Здесь незримо присутствует «гений» Потемкина, автора великой англо-негритянской трагедии «Black and white» [76]76
  «Черный и белый» (англ.) – скетч П. П. Потемкина и К. Э. Гибшмана.


[Закрыть]
(кстати, входит в репертуар «Гротеска»), и все семейство больших и маленьких «Вампук» перекочевало в этот хрупкий ковчег остроумия.

«Гротеск» не просто забавный неисхищренный маленький театр, это правнучек, кровный отпрыск семьи российского театрального Сатирикона, может быть, нелюбимый бабушкин внучек, да что делать – бабушка постарела, приласкать некому. Давно отшумел блестящий петербургский <1>913 год.

 
Камина красного тяжелый, зимний жар,
Над черным кофеем встающий тонкий пар,
Веселость едкая литературной шутки.
 

Что это было, что это было! Из расплавленной остроумием атмосферы горячечного, тесного, шумного, как улей, но всегда порядочного, сдержанно беснующегося гробик-подвала в маленькие сенцы, заваленные шубами и шубками, где проходят последние объяснения, прямо в морозную ночь, на тихую Михайловскую площадь; взглянешь на небо, и далее звезды покажутся сомнительными: остроумничают, ехидствуют, мерцают с подмигиваньем.

И не освежает морозный воздух, не успокаивают звезды. Скрипит снег под легенькими полозьями извозчичьих санок, и, как «бесы невидимкой при луне», в снежной пыли кувыркаются последние петербургские остроты, нелепость последнего скетча сливается с снежной нелепицей, и холодок остроумия, однажды попав в кровь, «как льдинка в пенистом вине», будет студить и леденить ее, пока не заморозит.

 
Да, я любила их, те сборища ночные,
На маленьком столе стаканы ледяные.
 

В том году театральное остроумие взвилось, как стоцветная ракета в темную ночь. «Дом Интермедии», «Кривое зеркало», «Би-ба-бо» рассыпали холодный фейерверк гротеска, скетча и пародии в воздухе, который был «предчувствием томим» для театральной публики; посвященная, она прошла через культуру остроумия, высшую школу издевательства, академию изысканной нелепости.

Простой петербуржец из трамвая, банка, министерства ничего не понимал в этом, но мы сходили с ума от факира, который, показывая бритву перед каким-то фокусом, пояснял, что она бреет растительность, «и даже на лице».

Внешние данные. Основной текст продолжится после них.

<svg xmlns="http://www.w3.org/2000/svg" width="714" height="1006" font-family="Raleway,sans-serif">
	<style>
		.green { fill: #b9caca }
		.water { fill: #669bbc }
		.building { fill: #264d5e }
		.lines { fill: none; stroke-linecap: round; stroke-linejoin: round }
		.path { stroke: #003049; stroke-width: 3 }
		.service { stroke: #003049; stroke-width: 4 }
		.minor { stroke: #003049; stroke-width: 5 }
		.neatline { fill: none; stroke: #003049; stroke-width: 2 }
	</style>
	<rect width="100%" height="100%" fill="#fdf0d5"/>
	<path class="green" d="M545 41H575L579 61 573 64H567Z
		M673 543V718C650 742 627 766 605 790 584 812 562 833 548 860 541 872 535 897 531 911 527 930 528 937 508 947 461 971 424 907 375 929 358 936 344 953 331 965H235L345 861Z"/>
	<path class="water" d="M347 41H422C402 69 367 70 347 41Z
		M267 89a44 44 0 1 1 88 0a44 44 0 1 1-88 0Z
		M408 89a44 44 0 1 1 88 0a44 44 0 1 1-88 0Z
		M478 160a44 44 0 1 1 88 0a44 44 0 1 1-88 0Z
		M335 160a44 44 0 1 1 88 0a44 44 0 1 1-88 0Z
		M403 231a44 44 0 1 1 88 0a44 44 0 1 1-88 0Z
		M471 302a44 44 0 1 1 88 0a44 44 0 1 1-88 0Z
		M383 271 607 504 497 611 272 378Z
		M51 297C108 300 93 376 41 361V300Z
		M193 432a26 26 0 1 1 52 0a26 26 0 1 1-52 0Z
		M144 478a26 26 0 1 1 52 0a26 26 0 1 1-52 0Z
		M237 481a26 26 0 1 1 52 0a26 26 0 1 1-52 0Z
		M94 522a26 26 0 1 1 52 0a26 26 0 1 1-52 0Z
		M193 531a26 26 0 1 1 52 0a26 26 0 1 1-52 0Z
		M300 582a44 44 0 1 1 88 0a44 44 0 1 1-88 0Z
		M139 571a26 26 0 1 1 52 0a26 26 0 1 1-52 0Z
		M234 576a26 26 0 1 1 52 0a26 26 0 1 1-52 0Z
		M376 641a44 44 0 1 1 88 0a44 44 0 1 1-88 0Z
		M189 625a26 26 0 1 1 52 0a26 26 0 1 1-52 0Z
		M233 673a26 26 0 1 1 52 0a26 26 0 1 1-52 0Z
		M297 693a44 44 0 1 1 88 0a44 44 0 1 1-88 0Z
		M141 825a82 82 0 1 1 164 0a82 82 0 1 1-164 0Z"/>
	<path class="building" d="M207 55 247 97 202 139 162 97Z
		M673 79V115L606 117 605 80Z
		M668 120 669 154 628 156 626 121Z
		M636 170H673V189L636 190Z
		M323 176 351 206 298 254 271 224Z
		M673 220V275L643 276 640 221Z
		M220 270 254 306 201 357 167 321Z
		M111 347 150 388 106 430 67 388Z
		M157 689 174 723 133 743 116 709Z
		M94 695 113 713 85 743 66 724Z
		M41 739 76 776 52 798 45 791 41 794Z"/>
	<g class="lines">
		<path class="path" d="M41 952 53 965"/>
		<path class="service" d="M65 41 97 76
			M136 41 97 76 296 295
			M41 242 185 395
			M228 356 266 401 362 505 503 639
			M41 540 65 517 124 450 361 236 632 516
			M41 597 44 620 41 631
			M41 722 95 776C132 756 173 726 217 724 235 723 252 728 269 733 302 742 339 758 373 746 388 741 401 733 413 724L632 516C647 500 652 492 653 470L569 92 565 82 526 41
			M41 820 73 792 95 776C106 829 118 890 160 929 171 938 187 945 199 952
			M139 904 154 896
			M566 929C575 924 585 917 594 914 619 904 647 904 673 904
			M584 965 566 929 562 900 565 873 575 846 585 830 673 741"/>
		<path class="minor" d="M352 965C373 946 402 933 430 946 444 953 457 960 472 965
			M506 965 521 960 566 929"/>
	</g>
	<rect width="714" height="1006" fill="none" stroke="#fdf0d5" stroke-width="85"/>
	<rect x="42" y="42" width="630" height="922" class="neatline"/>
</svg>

Дело было так. Из своеобразного ощущения исторической минуты родилось сильнейшее и острейшее чувство нелепости, возведенное в культ кривозеркальцами и сатириконцами. Это чувство нелепости положило начало позднему и утонченно упадочному расцвету русского театрального гротеска.

Настоящими участниками этой мистерии абсолютно нелепого могли быть только люди, дошедшие до «предела», у которых было что терять и которых толкала на путь сокрушительного творчества из нелепого внутренняя опустошенность – предчувствие конца. Появились приемы, выработалась традиция, театр гротеска вышел на улицу. Иррациональный, нерассудочный элемент, заключенный в эстетической категории нелепого, должен был выветриться, уступить место простому остроумничанью, «Сатирикону» с штучками Мисс и стилизацией Агнивцева. То-то и печально, что в ростовском «Гротеске» господствует не тень Потемкина, который даже трезвый и приличный походил на отмытого негра, а изысканный Агнивцев с браслетами, щеночками и собачками, этот Кузмин на сахарине с маргариновым старым Петербургом, где стилизация не прячется в углах губ, а прет из каждой строчки, как лошадиное дышло.

В «Гротеске» кончилось творчество нелепого, все остроумно, мило, занятно. Но когда выходишь из «Гротеска» на морозную улицу, звезды не ехидствуют и снег не хрустит с усмешкой.

Антракты «Гротеска», благодаря Курихину, острее, художественнее, гротескнее самого действия. Каждое слово – чистое золото нелепости:

«Вот позвольте представить, Марья Васильевна, самая красивая девушка Ростова и Нахичевани».

За это «и Нахичевани» можно все отдать.

В антрактах Курихина живет традиция творчества нелепого, он единственный из джиммистов, составляющих ядро «Гротеска», подлинный мастер иррационального, гротескного юмора тонкого упадочного театра, стоящего на грани пустоты.